Treinador do Sparta aos gritos com adeptos por rejeitarem Matej Jurasek (vídeo)
Não se espera uma época fácil para Matej Jurasek, extremo de 22 anos que foi emprestado pelo Norwich ao Sparta Praga até ao final da época.
Neste sábado, na estreia com a camisola do novo clube, o jogador checo foi recebido com cânticos de «Não te queremos aqui» e assobiado cada vez que tocou na bola.
A culpa é da rivalidade. E de um passado que o jovem jogador não vai conseguir apagar.

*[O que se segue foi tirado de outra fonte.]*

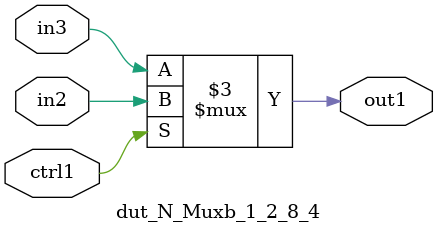
<source format=v>

`timescale 1ps / 1ps


module dut_N_Muxb_1_2_8_4( in3, in2, ctrl1, out1 );

    input in3;
    input in2;
    input ctrl1;
    output out1;
    reg out1;

    
    // rtl_process:dut_N_Muxb_1_2_8_4/dut_N_Muxb_1_2_8_4_thread_1
    always @*
      begin : dut_N_Muxb_1_2_8_4_thread_1
        case (ctrl1) 
          1'b1: 
            begin
              out1 = in2;
            end
          default: 
            begin
              out1 = in3;
            end
        endcase
      end

endmodule





</source>
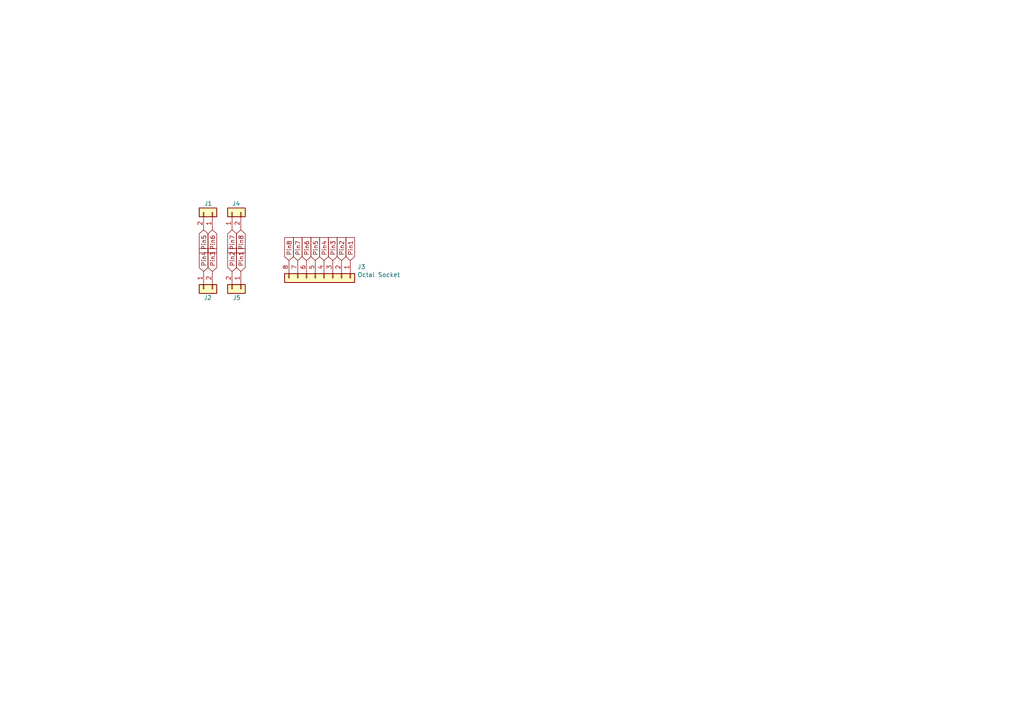
<source format=kicad_sch>
(kicad_sch (version 20230121) (generator eeschema)

  (uuid ccc7d410-83e5-447e-8572-0c9c8cc1e413)

  (paper "A4")

  


  (global_label "Pin6" (shape input) (at 61.595 66.675 270)
    (effects (font (size 1.27 1.27)) (justify right))
    (uuid 0201b565-a346-40f8-9510-5bcbd4fe6873)
    (property "Intersheetrefs" "${INTERSHEET_REFS}" (at 61.595 66.675 0)
      (effects (font (size 1.27 1.27)) hide)
    )
  )
  (global_label "Pin8" (shape input) (at 83.82 75.565 90)
    (effects (font (size 1.27 1.27)) (justify left))
    (uuid 0aead386-305f-4292-8d20-a7d1cfe006b0)
    (property "Intersheetrefs" "${INTERSHEET_REFS}" (at 83.82 75.565 0)
      (effects (font (size 1.27 1.27)) hide)
    )
  )
  (global_label "Pin5" (shape input) (at 91.44 75.565 90)
    (effects (font (size 1.27 1.27)) (justify left))
    (uuid 0d0cc9d4-8437-488b-b922-ee09da67dcee)
    (property "Intersheetrefs" "${INTERSHEET_REFS}" (at 91.44 75.565 0)
      (effects (font (size 1.27 1.27)) hide)
    )
  )
  (global_label "Pin1" (shape input) (at 101.6 75.565 90)
    (effects (font (size 1.27 1.27)) (justify left))
    (uuid 0e680061-31a7-4dc2-84a0-ab50d397403c)
    (property "Intersheetrefs" "${INTERSHEET_REFS}" (at 101.6 75.565 0)
      (effects (font (size 1.27 1.27)) hide)
    )
  )
  (global_label "Pin3" (shape input) (at 61.595 78.74 90)
    (effects (font (size 1.27 1.27)) (justify left))
    (uuid 172ff1ba-f78f-4f93-96b8-839131a93373)
    (property "Intersheetrefs" "${INTERSHEET_REFS}" (at 61.595 78.74 0)
      (effects (font (size 1.27 1.27)) hide)
    )
  )
  (global_label "Pin5" (shape input) (at 59.055 66.675 270)
    (effects (font (size 1.27 1.27)) (justify right))
    (uuid 4515b7b1-2d19-44f9-a372-754f6ce74830)
    (property "Intersheetrefs" "${INTERSHEET_REFS}" (at 59.055 66.675 0)
      (effects (font (size 1.27 1.27)) hide)
    )
  )
  (global_label "Pin2" (shape input) (at 99.06 75.565 90)
    (effects (font (size 1.27 1.27)) (justify left))
    (uuid 5fb7e9de-f064-4a2d-b487-b5944dfd835e)
    (property "Intersheetrefs" "${INTERSHEET_REFS}" (at 99.06 75.565 0)
      (effects (font (size 1.27 1.27)) hide)
    )
  )
  (global_label "Pin4" (shape input) (at 93.98 75.565 90)
    (effects (font (size 1.27 1.27)) (justify left))
    (uuid 6f1e92f3-bfad-46fe-a745-baf9a735b2e1)
    (property "Intersheetrefs" "${INTERSHEET_REFS}" (at 93.98 75.565 0)
      (effects (font (size 1.27 1.27)) hide)
    )
  )
  (global_label "Pin7" (shape input) (at 67.31 66.675 270)
    (effects (font (size 1.27 1.27)) (justify right))
    (uuid 76060a1d-bdce-4c05-a130-3904bc426b63)
    (property "Intersheetrefs" "${INTERSHEET_REFS}" (at 67.31 66.675 0)
      (effects (font (size 1.27 1.27)) hide)
    )
  )
  (global_label "Pin7" (shape input) (at 86.36 75.565 90)
    (effects (font (size 1.27 1.27)) (justify left))
    (uuid 919ff6d5-047d-4be8-9659-19e9995056ae)
    (property "Intersheetrefs" "${INTERSHEET_REFS}" (at 86.36 75.565 0)
      (effects (font (size 1.27 1.27)) hide)
    )
  )
  (global_label "Pin3" (shape input) (at 96.52 75.565 90)
    (effects (font (size 1.27 1.27)) (justify left))
    (uuid 93791dc1-d353-45d3-b2a3-d5eed8e38736)
    (property "Intersheetrefs" "${INTERSHEET_REFS}" (at 96.52 75.565 0)
      (effects (font (size 1.27 1.27)) hide)
    )
  )
  (global_label "Pin4" (shape input) (at 59.055 78.74 90)
    (effects (font (size 1.27 1.27)) (justify left))
    (uuid a38f3fb2-77d5-4008-9ced-b28721f388e2)
    (property "Intersheetrefs" "${INTERSHEET_REFS}" (at 59.055 78.74 0)
      (effects (font (size 1.27 1.27)) hide)
    )
  )
  (global_label "Pin6" (shape input) (at 88.9 75.565 90)
    (effects (font (size 1.27 1.27)) (justify left))
    (uuid a9b7e212-b0b7-43c4-b42d-6bcdcc8dc75d)
    (property "Intersheetrefs" "${INTERSHEET_REFS}" (at 88.9 75.565 0)
      (effects (font (size 1.27 1.27)) hide)
    )
  )
  (global_label "Pin1" (shape input) (at 69.85 78.74 90)
    (effects (font (size 1.27 1.27)) (justify left))
    (uuid aafa5aae-11dd-4b73-8de8-4a2287585077)
    (property "Intersheetrefs" "${INTERSHEET_REFS}" (at 69.85 78.74 0)
      (effects (font (size 1.27 1.27)) hide)
    )
  )
  (global_label "Pin8" (shape input) (at 69.85 66.675 270)
    (effects (font (size 1.27 1.27)) (justify right))
    (uuid c1c75a84-1ec6-40e1-b5a5-9a48049d70b7)
    (property "Intersheetrefs" "${INTERSHEET_REFS}" (at 69.85 66.675 0)
      (effects (font (size 1.27 1.27)) hide)
    )
  )
  (global_label "Pin2" (shape input) (at 67.31 78.74 90)
    (effects (font (size 1.27 1.27)) (justify left))
    (uuid cba3d52c-c7fb-442a-b867-ca24a7abd218)
    (property "Intersheetrefs" "${INTERSHEET_REFS}" (at 67.31 78.74 0)
      (effects (font (size 1.27 1.27)) hide)
    )
  )

  (symbol (lib_id "Connector_Generic:Conn_01x08") (at 93.98 80.645 270) (unit 1)
    (in_bom yes) (on_board yes) (dnp no)
    (uuid 00000000-0000-0000-0000-00006224dabf)
    (property "Reference" "J3" (at 103.632 77.3938 90)
      (effects (font (size 1.27 1.27)) (justify left))
    )
    (property "Value" "Octal Socket" (at 103.632 79.7052 90)
      (effects (font (size 1.27 1.27)) (justify left))
    )
    (property "Footprint" "Retronics_Connectors:Octal_Ceramic" (at 93.98 80.645 0)
      (effects (font (size 1.27 1.27)) hide)
    )
    (property "Datasheet" "~" (at 93.98 80.645 0)
      (effects (font (size 1.27 1.27)) hide)
    )
    (property "Comments" "" (at 93.98 80.645 0)
      (effects (font (size 1.27 1.27)))
    )
    (pin "2" (uuid 85981cf3-648f-404c-8b6d-6644f6557fed))
    (pin "8" (uuid ec059e8d-c4c9-4cc0-a5c9-655a87eeddce))
    (pin "6" (uuid 9dc88f1a-19d7-4d0f-b78d-d49cdc990255))
    (pin "5" (uuid 68a3bcf2-6f63-4d40-ab37-5a2fd4565821))
    (pin "7" (uuid 622264cc-5754-4cfd-acde-a01dc8c7fc06))
    (pin "4" (uuid 1d17285d-a32d-4238-bfb5-cd4af5659754))
    (pin "1" (uuid 79b98f81-1074-4add-8bee-c37a7dbefcf0))
    (pin "3" (uuid 0fd63c55-5b0b-41a0-8c02-c0cef607f609))
    (instances
      (project "BreadboardAdapter_Octal"
        (path "/ccc7d410-83e5-447e-8572-0c9c8cc1e413"
          (reference "J3") (unit 1)
        )
      )
    )
  )

  (symbol (lib_id "Connector_Generic:Conn_01x02") (at 61.595 61.595 270) (mirror x) (unit 1)
    (in_bom yes) (on_board yes) (dnp no)
    (uuid 00000000-0000-0000-0000-0000622561c5)
    (property "Reference" "J1" (at 61.595 59.055 90)
      (effects (font (size 1.27 1.27)) (justify right))
    )
    (property "Value" "Conn_01x02" (at 67.945 59.055 90)
      (effects (font (size 1.27 1.27)) (justify right) hide)
    )
    (property "Footprint" "Retronics_Connectors:PinHeader_1x02_P5.08mm_Vertical" (at 61.595 61.595 0)
      (effects (font (size 1.27 1.27)) hide)
    )
    (property "Datasheet" "~" (at 61.595 61.595 0)
      (effects (font (size 1.27 1.27)) hide)
    )
    (property "Comments" "" (at 61.595 61.595 0)
      (effects (font (size 1.27 1.27)))
    )
    (pin "1" (uuid 1823c19f-2c78-443b-9a4c-ef45eecea99d))
    (pin "2" (uuid 0a8d6426-9c32-44b7-81be-e17ab3a9cb3b))
    (instances
      (project "BreadboardAdapter_Octal"
        (path "/ccc7d410-83e5-447e-8572-0c9c8cc1e413"
          (reference "J1") (unit 1)
        )
      )
    )
  )

  (symbol (lib_id "Connector_Generic:Conn_01x02") (at 67.31 61.595 90) (unit 1)
    (in_bom yes) (on_board yes) (dnp no)
    (uuid 00000000-0000-0000-0000-000062256971)
    (property "Reference" "J4" (at 67.31 59.055 90)
      (effects (font (size 1.27 1.27)) (justify right))
    )
    (property "Value" "Conn_01x02" (at 65.405 59.055 90)
      (effects (font (size 1.27 1.27)) (justify right) hide)
    )
    (property "Footprint" "Retronics_Connectors:PinHeader_1x02_P5.08mm_Vertical" (at 67.31 61.595 0)
      (effects (font (size 1.27 1.27)) hide)
    )
    (property "Datasheet" "~" (at 67.31 61.595 0)
      (effects (font (size 1.27 1.27)) hide)
    )
    (property "Comments" "" (at 67.31 61.595 0)
      (effects (font (size 1.27 1.27)))
    )
    (pin "2" (uuid cfdf3ae3-ef4a-47c2-822f-16720238f143))
    (pin "1" (uuid 25d5ba03-88f9-4f38-b804-bc8bd6f4330e))
    (instances
      (project "BreadboardAdapter_Octal"
        (path "/ccc7d410-83e5-447e-8572-0c9c8cc1e413"
          (reference "J4") (unit 1)
        )
      )
    )
  )

  (symbol (lib_id "Connector_Generic:Conn_01x02") (at 59.055 83.82 90) (mirror x) (unit 1)
    (in_bom yes) (on_board yes) (dnp no)
    (uuid 00000000-0000-0000-0000-000062257002)
    (property "Reference" "J2" (at 59.055 86.36 90)
      (effects (font (size 1.27 1.27)) (justify right))
    )
    (property "Value" "Conn_01x02" (at 52.705 86.36 90)
      (effects (font (size 1.27 1.27)) (justify right) hide)
    )
    (property "Footprint" "Retronics_Connectors:PinHeader_1x02_P5.08mm_Vertical" (at 59.055 83.82 0)
      (effects (font (size 1.27 1.27)) hide)
    )
    (property "Datasheet" "~" (at 59.055 83.82 0)
      (effects (font (size 1.27 1.27)) hide)
    )
    (property "Comments" "" (at 59.055 83.82 0)
      (effects (font (size 1.27 1.27)))
    )
    (pin "1" (uuid b10eb3a1-3e30-4568-8e86-a0aed8763f09))
    (pin "2" (uuid dfabc8d9-1c71-40af-9675-90256c5a385e))
    (instances
      (project "BreadboardAdapter_Octal"
        (path "/ccc7d410-83e5-447e-8572-0c9c8cc1e413"
          (reference "J2") (unit 1)
        )
      )
    )
  )

  (symbol (lib_id "Connector_Generic:Conn_01x02") (at 69.85 83.82 270) (unit 1)
    (in_bom yes) (on_board yes) (dnp no)
    (uuid 00000000-0000-0000-0000-00006225763f)
    (property "Reference" "J5" (at 69.85 86.36 90)
      (effects (font (size 1.27 1.27)) (justify right))
    )
    (property "Value" "Conn_01x02" (at 71.755 86.36 90)
      (effects (font (size 1.27 1.27)) (justify right) hide)
    )
    (property "Footprint" "Retronics_Connectors:PinHeader_1x02_P5.08mm_Vertical" (at 69.85 83.82 0)
      (effects (font (size 1.27 1.27)) hide)
    )
    (property "Datasheet" "~" (at 69.85 83.82 0)
      (effects (font (size 1.27 1.27)) hide)
    )
    (property "Comments" "" (at 69.85 83.82 0)
      (effects (font (size 1.27 1.27)))
    )
    (pin "1" (uuid 32b25d73-a8d7-480d-8717-c51d7e716585))
    (pin "2" (uuid f4d9b2f5-7932-4f9f-bb3e-f244978f8376))
    (instances
      (project "BreadboardAdapter_Octal"
        (path "/ccc7d410-83e5-447e-8572-0c9c8cc1e413"
          (reference "J5") (unit 1)
        )
      )
    )
  )

  (sheet_instances
    (path "/" (page "1"))
  )
)

</source>
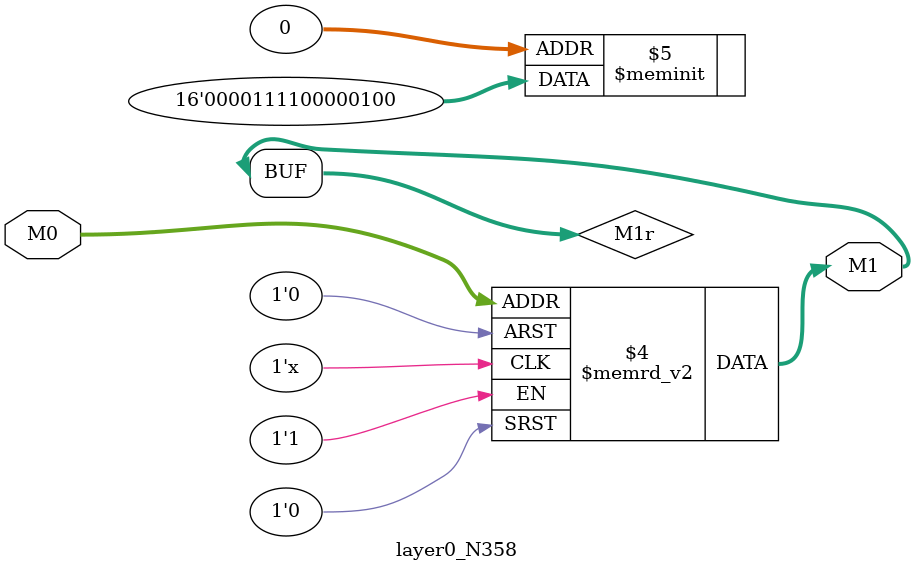
<source format=v>
module layer0_N358 ( input [2:0] M0, output [1:0] M1 );

	(*rom_style = "distributed" *) reg [1:0] M1r;
	assign M1 = M1r;
	always @ (M0) begin
		case (M0)
			3'b000: M1r = 2'b00;
			3'b100: M1r = 2'b11;
			3'b010: M1r = 2'b00;
			3'b110: M1r = 2'b00;
			3'b001: M1r = 2'b01;
			3'b101: M1r = 2'b11;
			3'b011: M1r = 2'b00;
			3'b111: M1r = 2'b00;

		endcase
	end
endmodule

</source>
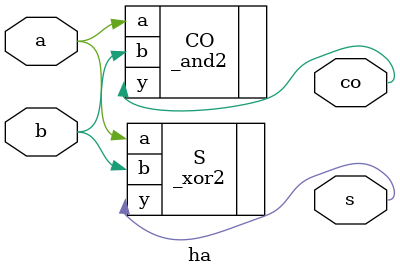
<source format=v>
module ha(a,b,s,co); // Half adder module
	input a,b;
	output s,co;
	
	_xor2 S(.a(a),.b(b),.y(s)); // S = a^b
	_and2 CO(.a(a),.b(b),.y(co)); // CO = a&b
endmodule
</source>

Matej Jurasek foi formado no grande rival do Sparta, o Slavia, e mais do que a formação, os adeptos do novo clube não esquecem a ligação que o extremo sempre demonstrou ter com os ultras do Slavia.
São várias as fotos de Jurasek junto das claques do clube no qual fez a formação, e há um vídeo que torna a aceitação da mudança ainda mais difícil.
É que quando fez a despedida do Slavia para rumar a Inglaterra, o jovem vestiu uma camisola da claque por cima do equipamento, colocou uma balaclava e segurou uma tocha para liderar os cânticos à frente dos companheiros de equipa. E num dos cânticos, é desejada a morte… ao Sparta de Praga.
A tensão que já era expectável por todas essas razões aumentou no passado sábado, quando Jurasek fez a estreia com a camisola do outrora rival, entrando a 15 minutos do final da vitória por 4-1 sobre o Teplice.
Ao ponto de no final do encontro, vários jogadores do Sparta terem tentado acalmar os adeptos, tal como o treinador que agarrou no jogador, o levou ao topo de onde vinham os cânticos e gritado com os adeptos que continuavam a cantar «Não te queremos aqui».
O jogador teve ainda a possibilidade de também ele falar aos adeptos e justificar-se. «Sou um jovem jogador e vim para este clube para ganhar. Peço-vos desculpa pelos comentários que fiz contra o clube no passado», disse.
«Ele sabia que vir para o nosso clube provocaria uma grande tensão e pressão. E mesmo assim, decidiu vir para nos ajudar. Dei-lhe a oportunidade de se expressar e pedir desculpa a muitos adeptos, foi um momento positivo e agora ele tem de construir uma relação com o passar do tempo», explicou Brian Priske, treinador do Sparta no final do encontro.